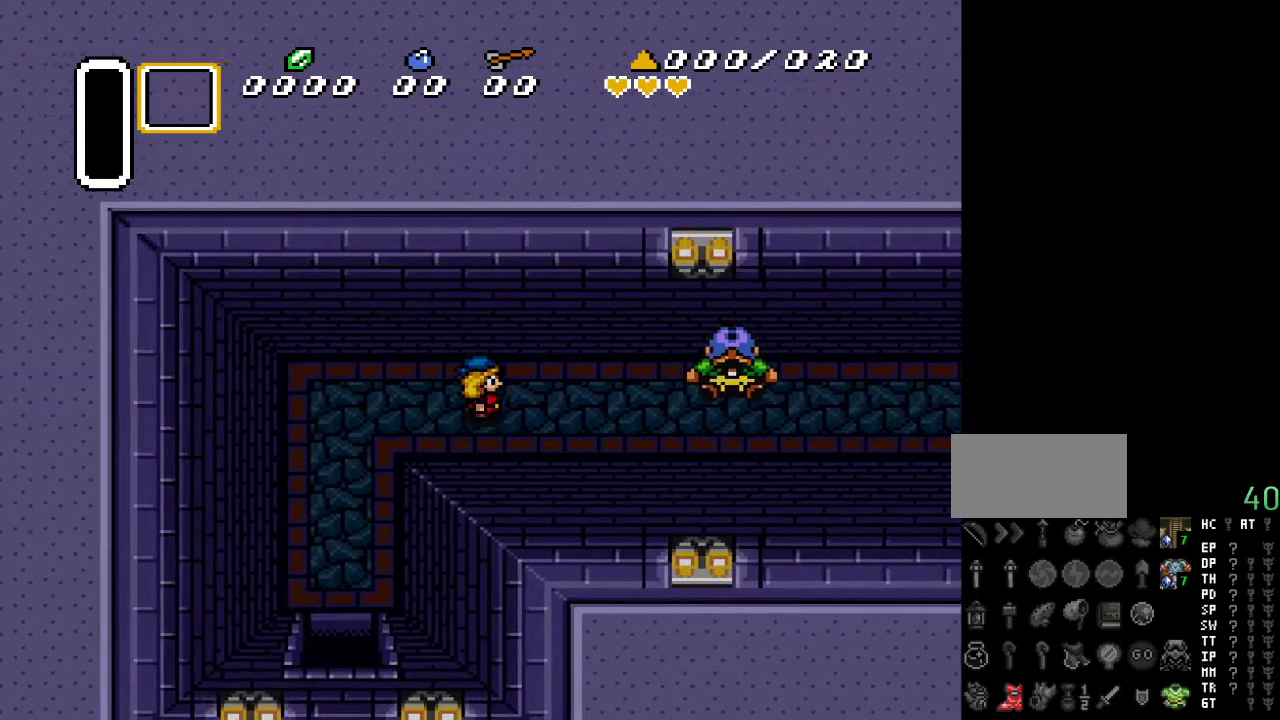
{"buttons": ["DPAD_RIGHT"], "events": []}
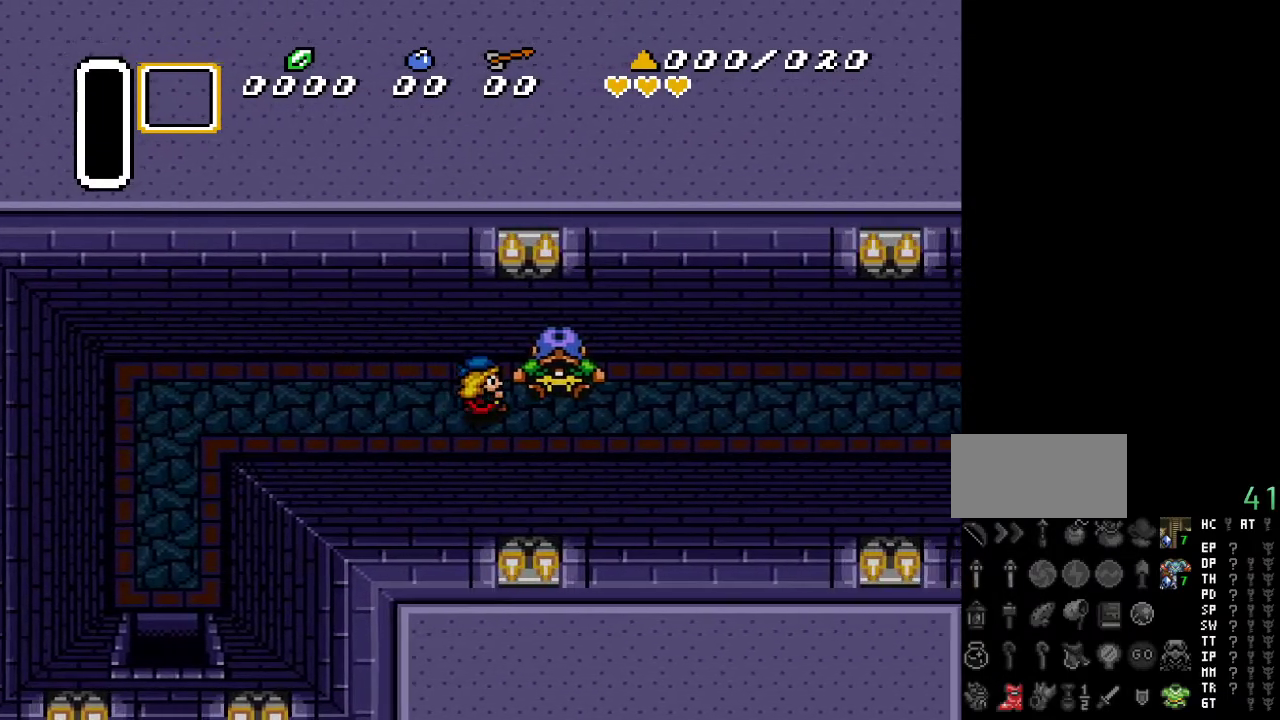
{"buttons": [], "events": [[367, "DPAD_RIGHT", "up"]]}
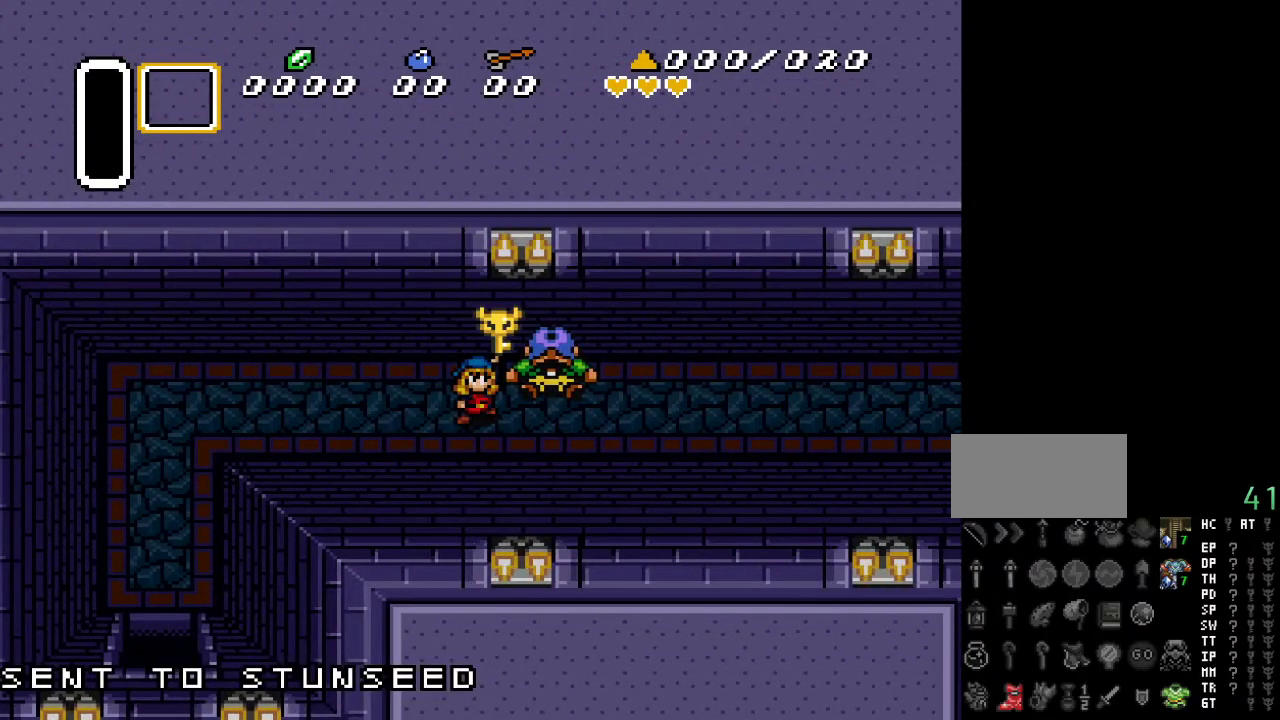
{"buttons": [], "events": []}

PROBLEM DESCRIPTION: Word for word, repeat all the data, but not its images.

TASK ANSWER:
{"buttons": ["DPAD_RIGHT"], "events": []}
{"buttons": [], "events": [[367, "DPAD_RIGHT", "up"]]}
{"buttons": [], "events": []}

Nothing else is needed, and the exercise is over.